The story is about Dotty. Of course, she has been changed in some unimportant ways and the main incident concerning her has been invented, or grafted on from some other reality. But the lamp is there, and the pink chenille dressing gown. And something about Dotty that I had forgotten: When you were talking she would listen with her mouth slightly open, nodding, then she would chime in on the last word of your sentence with you. A touching and irritating habit. She was in such a hurry to agree, she hoped to understand. Hugo has remembered this, and when did Hugo ever talk to Dotty?

That doesn’t matter. What matters is that this story of Hugo’s is a very good story, as far as I can tell, and I think I can tell. How honest this is and how lovely, I had to say as I read. I had to admit. I was moved by Hugo’s story; I was, I am, glad of it, and I am not moved by tricks. Or if I am, they have to be good tricks. Lovely tricks, honest tricks. There is Dotty lifted out of life and held in light, suspended in the marvelous clear jelly that Hugo has spent all his life learning how to make. It is an act of magic, there is no getting around it; it is an act, you might say, of a special, unsparing, unsentimental love. A fine and lucky benevolence. Dotty was a lucky person, people who understand and value this act might say (not everybody, of course, does understand and value this act); she was lucky to live in that basement for a few months and eventually to have this done to her, though she doesn’t know what has been done and wouldn’t care for it, probably, if she did know. She has passed into Art. It doesn’t happen to everybody.

 

Alice Munro, “Material,” in Something I’ve Been Meaning to Tell You: Thirteen Stories, (Toronto: McGraw-Hill Ryerson Limited, 1974), 42-3.

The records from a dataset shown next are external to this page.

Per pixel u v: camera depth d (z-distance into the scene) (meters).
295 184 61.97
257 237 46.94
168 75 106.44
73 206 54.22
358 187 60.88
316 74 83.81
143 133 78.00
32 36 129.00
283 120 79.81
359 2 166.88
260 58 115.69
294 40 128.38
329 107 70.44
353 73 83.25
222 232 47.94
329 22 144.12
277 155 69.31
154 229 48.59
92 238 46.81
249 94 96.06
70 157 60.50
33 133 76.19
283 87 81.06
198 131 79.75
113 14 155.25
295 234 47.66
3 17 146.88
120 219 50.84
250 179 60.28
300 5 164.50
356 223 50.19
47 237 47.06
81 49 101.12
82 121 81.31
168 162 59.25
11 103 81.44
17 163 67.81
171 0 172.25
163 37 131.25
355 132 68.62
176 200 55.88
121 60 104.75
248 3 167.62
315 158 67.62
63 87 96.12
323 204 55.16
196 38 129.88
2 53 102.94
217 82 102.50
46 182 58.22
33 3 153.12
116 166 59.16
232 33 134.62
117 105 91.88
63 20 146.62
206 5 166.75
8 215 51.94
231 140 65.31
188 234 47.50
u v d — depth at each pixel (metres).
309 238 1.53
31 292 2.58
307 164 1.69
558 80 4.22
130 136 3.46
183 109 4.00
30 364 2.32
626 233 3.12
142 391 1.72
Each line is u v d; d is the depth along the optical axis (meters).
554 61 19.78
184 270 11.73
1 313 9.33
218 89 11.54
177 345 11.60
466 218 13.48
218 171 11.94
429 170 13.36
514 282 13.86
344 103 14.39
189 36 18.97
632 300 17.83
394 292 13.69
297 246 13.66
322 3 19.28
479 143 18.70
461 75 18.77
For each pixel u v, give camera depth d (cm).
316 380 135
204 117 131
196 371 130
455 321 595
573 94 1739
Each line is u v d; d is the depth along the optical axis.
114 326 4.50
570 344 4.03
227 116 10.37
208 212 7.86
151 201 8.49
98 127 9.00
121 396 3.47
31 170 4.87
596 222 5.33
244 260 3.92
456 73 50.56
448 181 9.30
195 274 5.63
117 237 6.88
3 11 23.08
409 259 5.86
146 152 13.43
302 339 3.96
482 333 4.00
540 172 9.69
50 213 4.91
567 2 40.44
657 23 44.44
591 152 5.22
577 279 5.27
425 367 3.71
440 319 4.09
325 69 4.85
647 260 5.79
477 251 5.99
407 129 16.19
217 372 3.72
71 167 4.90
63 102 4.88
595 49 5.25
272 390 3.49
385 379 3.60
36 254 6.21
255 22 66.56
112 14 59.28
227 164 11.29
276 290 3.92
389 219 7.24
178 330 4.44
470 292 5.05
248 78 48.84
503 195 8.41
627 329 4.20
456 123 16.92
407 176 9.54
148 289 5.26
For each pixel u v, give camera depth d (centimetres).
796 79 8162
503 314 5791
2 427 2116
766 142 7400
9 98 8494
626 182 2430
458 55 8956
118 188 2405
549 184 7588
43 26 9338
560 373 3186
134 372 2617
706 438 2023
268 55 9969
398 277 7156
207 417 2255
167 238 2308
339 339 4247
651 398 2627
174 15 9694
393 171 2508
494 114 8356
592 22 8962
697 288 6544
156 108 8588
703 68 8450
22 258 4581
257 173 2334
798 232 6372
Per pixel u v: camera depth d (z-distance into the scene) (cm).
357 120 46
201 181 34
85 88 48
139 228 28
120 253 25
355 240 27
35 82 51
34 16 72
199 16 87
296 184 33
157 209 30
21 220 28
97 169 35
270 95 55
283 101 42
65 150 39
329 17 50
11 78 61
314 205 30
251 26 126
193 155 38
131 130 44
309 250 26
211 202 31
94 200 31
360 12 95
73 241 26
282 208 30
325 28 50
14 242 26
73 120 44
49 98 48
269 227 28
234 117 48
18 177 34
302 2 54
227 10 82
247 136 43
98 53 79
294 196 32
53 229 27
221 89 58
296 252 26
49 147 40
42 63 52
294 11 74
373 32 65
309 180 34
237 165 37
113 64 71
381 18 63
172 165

In this passage from Alice Munro’s short story “Material,” the narrator describes how form preserves everyday subject matter. Short story form is that “marvelous clear jelly” through which the subject passes on its way to becoming “Art.” Readers won’t feel satisfied by character sketches alone; they need those characters to dissolve into story.  Munro imagines a writer’s “material” as the place where characters suspend, a transparent space allowing readers to look in and believe what they see, from any angle. Jelly shimmers and sparkles; it’s easy on the bite. But it’s also a place where elements congeal, and ideas become fixed or established. Story jelly. A simple dish. Writers spend their whole lives learning how to make it.